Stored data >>
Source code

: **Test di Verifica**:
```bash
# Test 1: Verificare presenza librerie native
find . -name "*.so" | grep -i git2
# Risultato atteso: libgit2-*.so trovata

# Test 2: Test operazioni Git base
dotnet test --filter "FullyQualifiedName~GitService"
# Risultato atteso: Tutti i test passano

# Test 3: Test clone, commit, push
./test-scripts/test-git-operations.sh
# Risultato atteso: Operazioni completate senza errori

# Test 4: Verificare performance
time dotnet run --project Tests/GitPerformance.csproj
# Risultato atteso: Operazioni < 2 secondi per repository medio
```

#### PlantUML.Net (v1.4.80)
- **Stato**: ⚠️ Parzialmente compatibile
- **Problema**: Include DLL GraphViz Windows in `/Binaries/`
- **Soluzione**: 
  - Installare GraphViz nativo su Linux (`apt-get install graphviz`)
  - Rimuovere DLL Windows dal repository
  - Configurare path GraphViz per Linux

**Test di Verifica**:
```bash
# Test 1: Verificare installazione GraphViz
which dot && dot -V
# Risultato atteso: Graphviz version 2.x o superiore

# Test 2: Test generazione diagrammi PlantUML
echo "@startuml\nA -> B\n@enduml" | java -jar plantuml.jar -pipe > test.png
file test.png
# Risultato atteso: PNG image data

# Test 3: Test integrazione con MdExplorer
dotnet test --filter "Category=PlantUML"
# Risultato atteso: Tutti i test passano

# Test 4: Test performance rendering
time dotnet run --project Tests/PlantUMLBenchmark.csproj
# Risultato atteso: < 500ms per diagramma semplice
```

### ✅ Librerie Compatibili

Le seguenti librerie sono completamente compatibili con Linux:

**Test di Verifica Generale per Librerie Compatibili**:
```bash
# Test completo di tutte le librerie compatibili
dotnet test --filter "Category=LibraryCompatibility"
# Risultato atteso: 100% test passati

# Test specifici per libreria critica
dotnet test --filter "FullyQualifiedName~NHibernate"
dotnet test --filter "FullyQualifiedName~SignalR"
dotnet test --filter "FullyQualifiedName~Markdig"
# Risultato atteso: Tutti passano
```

PROBLEM DESCRIPTION >> Every record is to be written out verbatim.

TASK RESPONSE >>
Source code

: **Test di Verifica**:
```bash
# Test 1: Verificare presenza librerie native
find . -name "*.so" | grep -i git2
# Risultato atteso: libgit2-*.so trovata

# Test 2: Test operazioni Git base
dotnet test --filter "FullyQualifiedName~GitService"
# Risultato atteso: Tutti i test passano

# Test 3: Test clone, commit, push
./test-scripts/test-git-operations.sh
# Risultato atteso: Operazioni completate senza errori

# Test 4: Verificare performance
time dotnet run --project Tests/GitPerformance.csproj
# Risultato atteso: Operazioni < 2 secondi per repository medio
```

#### PlantUML.Net (v1.4.80)
- **Stato**: ⚠️ Parzialmente compatibile
- **Problema**: Include DLL GraphViz Windows in `/Binaries/`
- **Soluzione**: 
  - Installare GraphViz nativo su Linux (`apt-get install graphviz`)
  - Rimuovere DLL Windows dal repository
  - Configurare path GraphViz per Linux

**Test di Verifica**:
```bash
# Test 1: Verificare installazione GraphViz
which dot && dot -V
# Risultato atteso: Graphviz version 2.x o superiore

# Test 2: Test generazione diagrammi PlantUML
echo "@startuml\nA -> B\n@enduml" | java -jar plantuml.jar -pipe > test.png
file test.png
# Risultato atteso: PNG image data

# Test 3: Test integrazione con MdExplorer
dotnet test --filter "Category=PlantUML"
# Risultato atteso: Tutti i test passano

# Test 4: Test performance rendering
time dotnet run --project Tests/PlantUMLBenchmark.csproj
# Risultato atteso: < 500ms per diagramma semplice
```

### ✅ Librerie Compatibili

Le seguenti librerie sono completamente compatibili con Linux:

**Test di Verifica Generale per Librerie Compatibili**:
```bash
# Test completo di tutte le librerie compatibili
dotnet test --filter "Category=LibraryCompatibility"
# Risultato atteso: 100% test passati

# Test specifici per libreria critica
dotnet test --filter "FullyQualifiedName~NHibernate"
dotnet test --filter "FullyQualifiedName~SignalR"
dotnet test --filter "FullyQualifiedName~Markdig"
# Risultato atteso: Tutti passano
```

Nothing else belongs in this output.